Countdown library written in vanilla JS with no dependencies.
Add countdown.js
and countdown.css
files from the assets
folder to your project. Add any element with the class countdown
or header-countdown
to your HTML and call the startCountDown()
in your page.
See the index.html
file as an example:
<main>
<header>
<article class="header-countdown"></article>
</header>
<section>
<article class="countdown"></article>
</section>
</main>
By default startCountDown()
will count down 24 hours from current time, but you can pass a unix timestamp as its first argument. For example: startCountDown(1707423875)
will count down from the current time until this timestamp.
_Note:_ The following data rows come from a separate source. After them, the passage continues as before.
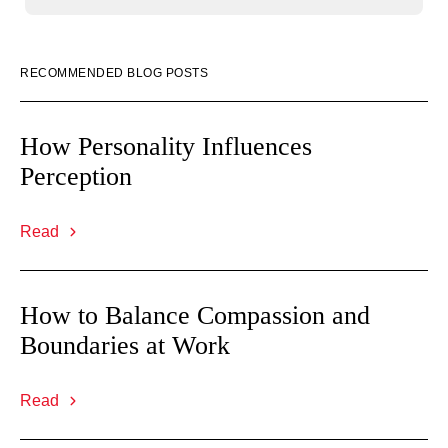
RECOMMENDED BLOG POSTS
How Personality Influences
Perception
Read
How to Balance Compassion and
Boundaries at Work
Read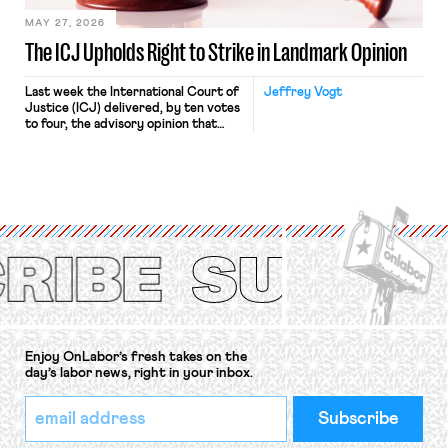
MAY 27, 2026
The ICJ Upholds Right to Strike in Landmark Opinion
Last week the International Court of
Jeffrey Vogt
Justice (ICJ) delivered, by ten votes
to four, the advisory opinion that
workers’ organizations have awaited
for fourteen years. The right to
strike of workers and their
organizations is protected under the
International Labor Organization’s
(ILO) Freedom of Association and
Protection of the Right to Organise
Convention, 1948 (No. […]
Enjoy OnLabor’s fresh takes on the
day’s labor news, right in your inbox.
*
Email
indicates
Address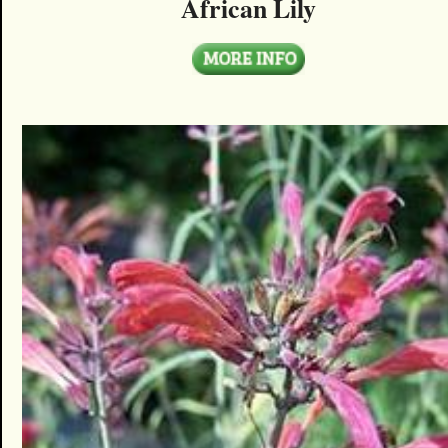
African Lily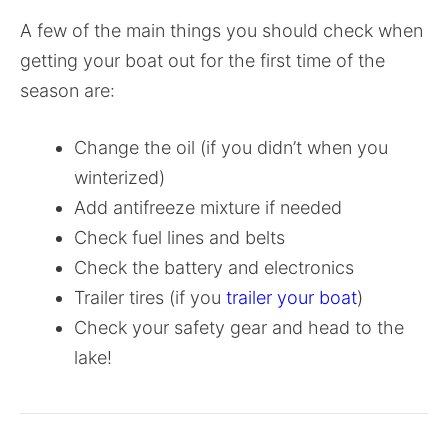
A few of the main things you should check when
getting your boat out for the first time of the
season are:
Change the oil (if you didn’t when you
winterized)
Add antifreeze mixture if needed
Check fuel lines and belts
Check the battery and electronics
Trailer tires (if you
trailer your boat
)
Check your safety gear and head to the
lake!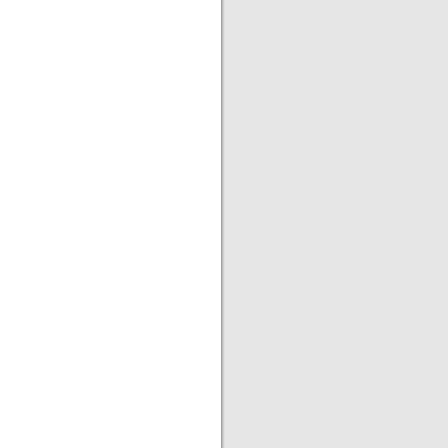
|
|
|
|
|
|
|
|
|
|
|
|
|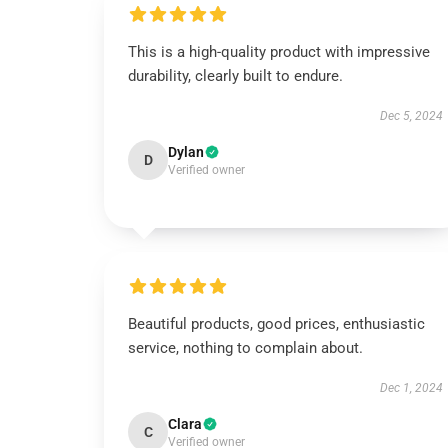
This is a high-quality product with impressive
durability, clearly built to endure.
Dec 5, 2024
Dylan
D
Verified owner
Beautiful products, good prices, enthusiastic
service, nothing to complain about.
Dec 1, 2024
Clara
C
Verified owner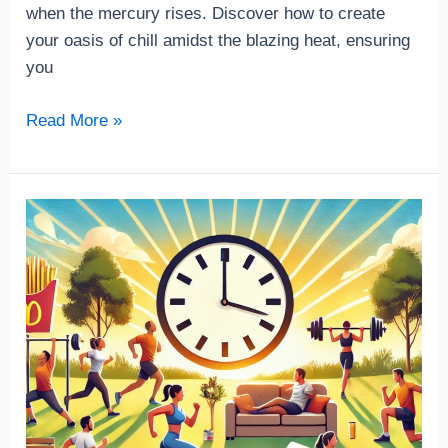
when the mercury rises. Discover how to create
your oasis of chill amidst the blazing heat, ensuring
you
Read More »
Home
workout
exercise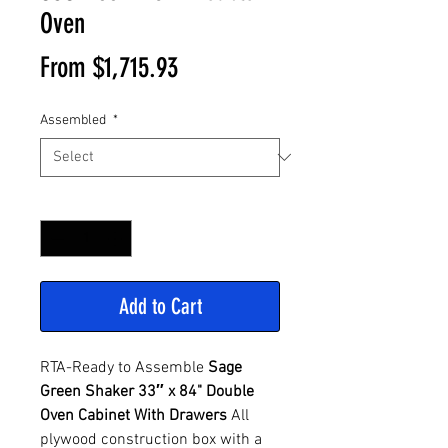
Oven
Sale
From
$1,715.93
Price
Assembled
*
Quantity
*
Add to Cart
RTA-Ready to Assemble
Sage
Green
Shaker 33″ x 84" Double
Oven Cabinet With Drawers
All
plywood construction box with a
You can also pass a configuration object as its second parameter. Those are the default values:
{
years: false,
months: false,
days: true,
remove: false
}
By default only days, hours, minutes, and seconds will display, and only 3 elements will display at once. So if your date is bigger than 24 hours, only days, hours and minutes are going to be visible. To override this behavior, remove the following line from CSS:
.countdown section:nth-child(n+4),
.header-countdown section:nth-child(n+4) {
display: none;
}
To display years and months, call the startCountDown()
function as follows:
startCountDown(1707423875, {
years: true, months: true
})
The remove
option will remove the timers from the DOM if your timestamp is in the past.
- This was compared against similar libraries to ensure it's correct.
- Besides being lightweight and have no dependencies, it doesn't update every element of the timer like other libraries.
- This library was developed for my company and is being used in production on sites with thousands of users.